[Source material]

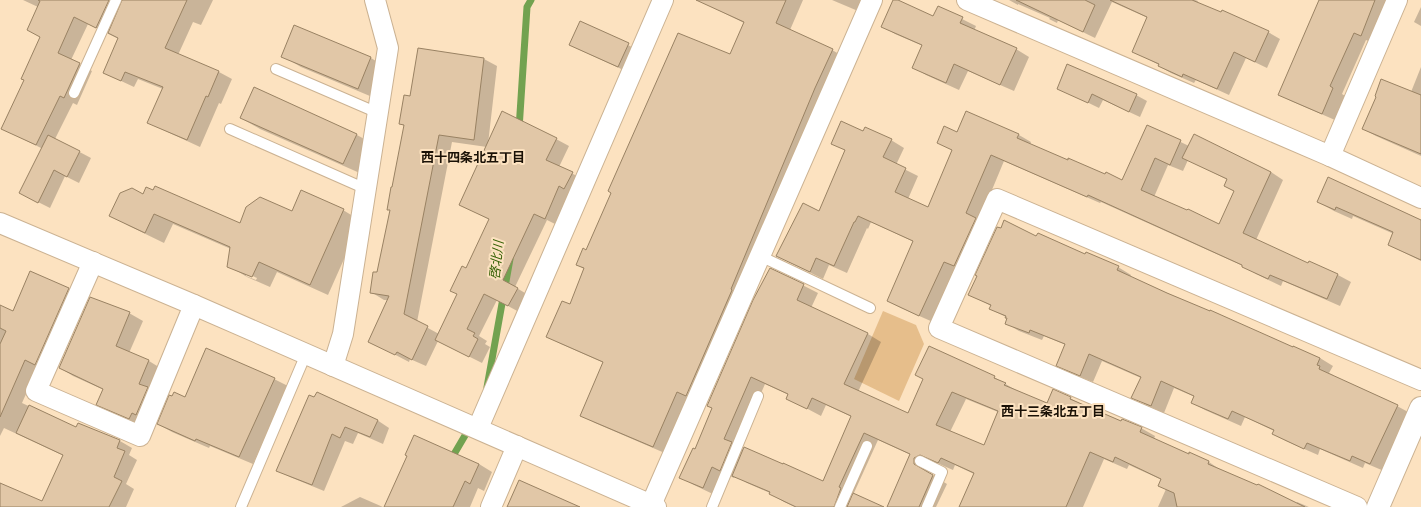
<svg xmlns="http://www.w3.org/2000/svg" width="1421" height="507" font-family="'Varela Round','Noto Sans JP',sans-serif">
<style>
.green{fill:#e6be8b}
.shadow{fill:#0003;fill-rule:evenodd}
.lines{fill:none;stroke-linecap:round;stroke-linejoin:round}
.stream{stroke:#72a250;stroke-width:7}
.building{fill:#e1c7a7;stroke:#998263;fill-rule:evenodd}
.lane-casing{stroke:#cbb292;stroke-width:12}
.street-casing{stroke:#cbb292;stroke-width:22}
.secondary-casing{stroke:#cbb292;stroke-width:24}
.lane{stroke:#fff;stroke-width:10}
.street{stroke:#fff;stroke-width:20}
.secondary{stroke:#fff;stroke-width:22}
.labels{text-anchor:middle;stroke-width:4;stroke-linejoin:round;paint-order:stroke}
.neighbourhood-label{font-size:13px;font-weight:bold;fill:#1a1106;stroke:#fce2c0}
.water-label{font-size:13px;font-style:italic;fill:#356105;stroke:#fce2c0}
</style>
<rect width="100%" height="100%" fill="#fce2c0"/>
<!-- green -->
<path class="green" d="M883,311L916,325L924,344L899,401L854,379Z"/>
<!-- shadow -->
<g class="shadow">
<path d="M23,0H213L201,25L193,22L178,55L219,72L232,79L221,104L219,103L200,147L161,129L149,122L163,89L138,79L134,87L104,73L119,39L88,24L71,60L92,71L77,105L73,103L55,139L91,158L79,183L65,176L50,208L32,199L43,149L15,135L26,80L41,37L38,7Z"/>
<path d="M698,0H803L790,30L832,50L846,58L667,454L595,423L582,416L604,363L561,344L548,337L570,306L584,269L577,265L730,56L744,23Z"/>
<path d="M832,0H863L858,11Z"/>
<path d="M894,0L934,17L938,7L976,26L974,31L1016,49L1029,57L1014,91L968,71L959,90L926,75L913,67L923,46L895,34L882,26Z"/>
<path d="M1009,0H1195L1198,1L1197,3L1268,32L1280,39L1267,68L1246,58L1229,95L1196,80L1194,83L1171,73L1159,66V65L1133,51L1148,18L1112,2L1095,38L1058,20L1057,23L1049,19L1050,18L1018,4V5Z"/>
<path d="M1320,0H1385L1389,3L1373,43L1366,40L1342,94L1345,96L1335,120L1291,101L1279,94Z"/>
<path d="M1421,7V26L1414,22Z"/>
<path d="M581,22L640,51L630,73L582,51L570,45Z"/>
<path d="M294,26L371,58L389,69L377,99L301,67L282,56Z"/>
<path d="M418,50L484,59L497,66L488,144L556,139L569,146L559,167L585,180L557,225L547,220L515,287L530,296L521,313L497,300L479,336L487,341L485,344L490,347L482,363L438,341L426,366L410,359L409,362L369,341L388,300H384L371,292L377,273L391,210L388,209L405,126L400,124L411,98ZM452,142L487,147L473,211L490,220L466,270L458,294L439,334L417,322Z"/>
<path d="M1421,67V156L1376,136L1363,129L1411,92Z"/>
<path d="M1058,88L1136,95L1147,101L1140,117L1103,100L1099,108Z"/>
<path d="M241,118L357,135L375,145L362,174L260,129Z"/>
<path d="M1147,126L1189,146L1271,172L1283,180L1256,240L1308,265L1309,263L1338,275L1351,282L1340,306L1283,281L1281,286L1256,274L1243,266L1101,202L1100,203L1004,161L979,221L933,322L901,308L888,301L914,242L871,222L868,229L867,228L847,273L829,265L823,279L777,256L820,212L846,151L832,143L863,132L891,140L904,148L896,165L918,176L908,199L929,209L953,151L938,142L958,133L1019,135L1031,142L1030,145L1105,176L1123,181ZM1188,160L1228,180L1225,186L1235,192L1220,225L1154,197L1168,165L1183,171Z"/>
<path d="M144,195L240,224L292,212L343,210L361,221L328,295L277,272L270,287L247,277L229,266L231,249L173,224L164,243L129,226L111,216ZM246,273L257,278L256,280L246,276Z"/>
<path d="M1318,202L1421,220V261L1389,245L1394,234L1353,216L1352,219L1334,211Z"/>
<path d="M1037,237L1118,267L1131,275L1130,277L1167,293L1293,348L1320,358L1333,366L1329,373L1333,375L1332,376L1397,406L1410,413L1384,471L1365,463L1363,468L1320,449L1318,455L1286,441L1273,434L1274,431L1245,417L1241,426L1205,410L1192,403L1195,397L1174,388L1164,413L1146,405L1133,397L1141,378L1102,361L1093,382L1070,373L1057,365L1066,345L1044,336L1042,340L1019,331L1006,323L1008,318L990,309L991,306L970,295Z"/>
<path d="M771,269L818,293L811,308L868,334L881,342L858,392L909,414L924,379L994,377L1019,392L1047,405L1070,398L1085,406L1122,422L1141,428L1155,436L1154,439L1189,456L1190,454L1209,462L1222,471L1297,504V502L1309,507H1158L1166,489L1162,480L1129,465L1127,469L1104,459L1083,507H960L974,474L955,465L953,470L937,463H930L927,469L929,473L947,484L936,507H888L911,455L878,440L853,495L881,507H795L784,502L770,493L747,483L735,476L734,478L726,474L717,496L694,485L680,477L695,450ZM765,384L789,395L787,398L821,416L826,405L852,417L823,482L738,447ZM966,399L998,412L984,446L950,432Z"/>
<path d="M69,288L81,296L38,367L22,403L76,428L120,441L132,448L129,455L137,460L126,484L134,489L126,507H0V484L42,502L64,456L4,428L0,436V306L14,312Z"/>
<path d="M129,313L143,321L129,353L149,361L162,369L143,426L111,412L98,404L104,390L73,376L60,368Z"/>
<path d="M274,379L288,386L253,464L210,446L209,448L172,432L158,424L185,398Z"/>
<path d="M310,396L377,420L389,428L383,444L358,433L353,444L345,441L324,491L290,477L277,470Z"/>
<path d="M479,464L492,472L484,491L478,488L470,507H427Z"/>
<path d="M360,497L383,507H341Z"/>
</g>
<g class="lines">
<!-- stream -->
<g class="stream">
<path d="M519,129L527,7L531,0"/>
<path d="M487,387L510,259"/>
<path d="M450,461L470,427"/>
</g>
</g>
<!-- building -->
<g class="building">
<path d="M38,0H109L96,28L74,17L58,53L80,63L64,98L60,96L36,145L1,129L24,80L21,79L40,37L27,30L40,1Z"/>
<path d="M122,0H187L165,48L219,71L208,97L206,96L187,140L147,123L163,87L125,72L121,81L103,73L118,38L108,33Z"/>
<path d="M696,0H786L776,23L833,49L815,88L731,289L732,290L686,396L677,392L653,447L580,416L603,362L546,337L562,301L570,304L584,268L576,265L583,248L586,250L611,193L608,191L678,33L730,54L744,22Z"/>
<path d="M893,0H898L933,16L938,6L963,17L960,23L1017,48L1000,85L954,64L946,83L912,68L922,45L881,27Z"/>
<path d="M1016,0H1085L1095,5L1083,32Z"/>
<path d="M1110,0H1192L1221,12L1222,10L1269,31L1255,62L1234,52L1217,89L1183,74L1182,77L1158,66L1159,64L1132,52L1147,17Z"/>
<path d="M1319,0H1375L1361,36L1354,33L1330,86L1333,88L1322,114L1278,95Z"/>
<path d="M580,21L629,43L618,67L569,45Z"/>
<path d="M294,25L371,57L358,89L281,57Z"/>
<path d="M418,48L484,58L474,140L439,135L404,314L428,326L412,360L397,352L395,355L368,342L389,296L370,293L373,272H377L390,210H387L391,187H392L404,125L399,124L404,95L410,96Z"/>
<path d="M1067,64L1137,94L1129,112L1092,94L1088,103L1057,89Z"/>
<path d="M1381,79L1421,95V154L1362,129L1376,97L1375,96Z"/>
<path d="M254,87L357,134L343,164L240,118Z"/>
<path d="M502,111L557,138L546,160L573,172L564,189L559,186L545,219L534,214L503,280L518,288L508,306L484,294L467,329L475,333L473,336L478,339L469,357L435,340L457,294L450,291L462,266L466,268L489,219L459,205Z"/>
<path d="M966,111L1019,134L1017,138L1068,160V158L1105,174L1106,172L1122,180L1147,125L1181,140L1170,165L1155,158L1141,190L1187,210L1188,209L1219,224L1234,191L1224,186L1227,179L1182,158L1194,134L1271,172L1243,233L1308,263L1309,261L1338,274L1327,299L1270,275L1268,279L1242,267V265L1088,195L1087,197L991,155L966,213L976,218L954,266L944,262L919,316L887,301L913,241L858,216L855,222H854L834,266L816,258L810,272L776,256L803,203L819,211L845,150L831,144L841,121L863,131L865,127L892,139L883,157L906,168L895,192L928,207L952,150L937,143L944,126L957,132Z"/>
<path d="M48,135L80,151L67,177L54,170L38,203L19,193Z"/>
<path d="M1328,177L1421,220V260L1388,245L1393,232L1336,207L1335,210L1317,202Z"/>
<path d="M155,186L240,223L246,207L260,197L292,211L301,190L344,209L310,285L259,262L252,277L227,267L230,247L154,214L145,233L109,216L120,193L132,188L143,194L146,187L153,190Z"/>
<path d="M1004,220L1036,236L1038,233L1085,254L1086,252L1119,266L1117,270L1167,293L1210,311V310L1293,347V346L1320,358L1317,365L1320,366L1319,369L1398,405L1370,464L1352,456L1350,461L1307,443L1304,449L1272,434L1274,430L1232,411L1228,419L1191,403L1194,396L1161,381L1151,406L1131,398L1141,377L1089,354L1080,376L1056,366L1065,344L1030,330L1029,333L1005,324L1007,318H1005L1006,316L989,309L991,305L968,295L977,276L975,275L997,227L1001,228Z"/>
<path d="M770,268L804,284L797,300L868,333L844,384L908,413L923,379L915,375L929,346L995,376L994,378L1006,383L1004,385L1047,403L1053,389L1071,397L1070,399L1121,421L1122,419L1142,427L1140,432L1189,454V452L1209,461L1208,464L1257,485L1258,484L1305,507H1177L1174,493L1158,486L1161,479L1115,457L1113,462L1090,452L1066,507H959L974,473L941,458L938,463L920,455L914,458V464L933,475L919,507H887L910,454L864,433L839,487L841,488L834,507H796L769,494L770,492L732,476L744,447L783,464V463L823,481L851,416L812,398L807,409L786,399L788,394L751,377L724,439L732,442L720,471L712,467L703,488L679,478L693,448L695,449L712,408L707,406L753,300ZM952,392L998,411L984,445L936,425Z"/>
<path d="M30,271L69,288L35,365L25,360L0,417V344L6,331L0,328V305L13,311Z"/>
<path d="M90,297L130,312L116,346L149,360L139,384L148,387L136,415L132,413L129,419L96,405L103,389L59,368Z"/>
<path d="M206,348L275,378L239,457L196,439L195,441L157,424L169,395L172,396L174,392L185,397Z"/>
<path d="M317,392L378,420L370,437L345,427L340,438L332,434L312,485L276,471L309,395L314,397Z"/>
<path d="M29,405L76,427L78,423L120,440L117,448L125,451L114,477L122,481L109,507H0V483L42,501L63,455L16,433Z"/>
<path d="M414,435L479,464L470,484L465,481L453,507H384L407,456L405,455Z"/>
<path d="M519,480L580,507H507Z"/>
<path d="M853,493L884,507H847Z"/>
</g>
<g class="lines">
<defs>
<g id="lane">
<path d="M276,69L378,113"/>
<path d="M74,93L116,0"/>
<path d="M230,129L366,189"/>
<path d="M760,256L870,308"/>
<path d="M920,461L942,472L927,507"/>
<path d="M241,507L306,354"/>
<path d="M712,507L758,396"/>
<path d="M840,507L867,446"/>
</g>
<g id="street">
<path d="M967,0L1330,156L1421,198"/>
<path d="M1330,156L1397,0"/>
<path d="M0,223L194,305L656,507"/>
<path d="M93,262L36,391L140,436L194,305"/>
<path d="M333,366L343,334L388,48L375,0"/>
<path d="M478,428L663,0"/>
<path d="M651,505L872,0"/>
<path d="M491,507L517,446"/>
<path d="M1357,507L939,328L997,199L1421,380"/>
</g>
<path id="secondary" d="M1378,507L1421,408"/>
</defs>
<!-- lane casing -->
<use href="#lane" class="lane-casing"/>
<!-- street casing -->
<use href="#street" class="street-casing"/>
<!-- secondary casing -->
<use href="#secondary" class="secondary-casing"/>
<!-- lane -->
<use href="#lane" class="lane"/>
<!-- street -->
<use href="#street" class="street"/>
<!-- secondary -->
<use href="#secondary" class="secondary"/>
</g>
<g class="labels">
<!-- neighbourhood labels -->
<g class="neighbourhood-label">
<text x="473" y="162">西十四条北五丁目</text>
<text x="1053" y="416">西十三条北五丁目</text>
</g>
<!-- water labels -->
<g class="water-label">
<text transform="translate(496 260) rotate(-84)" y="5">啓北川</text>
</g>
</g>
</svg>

[/Source material]

What is required: Every line above carrying the word "fill" needs to be shown.

Solution below:
.green{fill:#e6be8b}
.shadow{fill:#0003;fill-rule:evenodd}
.lines{fill:none;stroke-linecap:round;stroke-linejoin:round}
.building{fill:#e1c7a7;stroke:#998263;fill-rule:evenodd}
.neighbourhood-label{font-size:13px;font-weight:bold;fill:#1a1106;stroke:#fce2c0}
.water-label{font-size:13px;font-style:italic;fill:#356105;stroke:#fce2c0}
<rect width="100%" height="100%" fill="#fce2c0"/>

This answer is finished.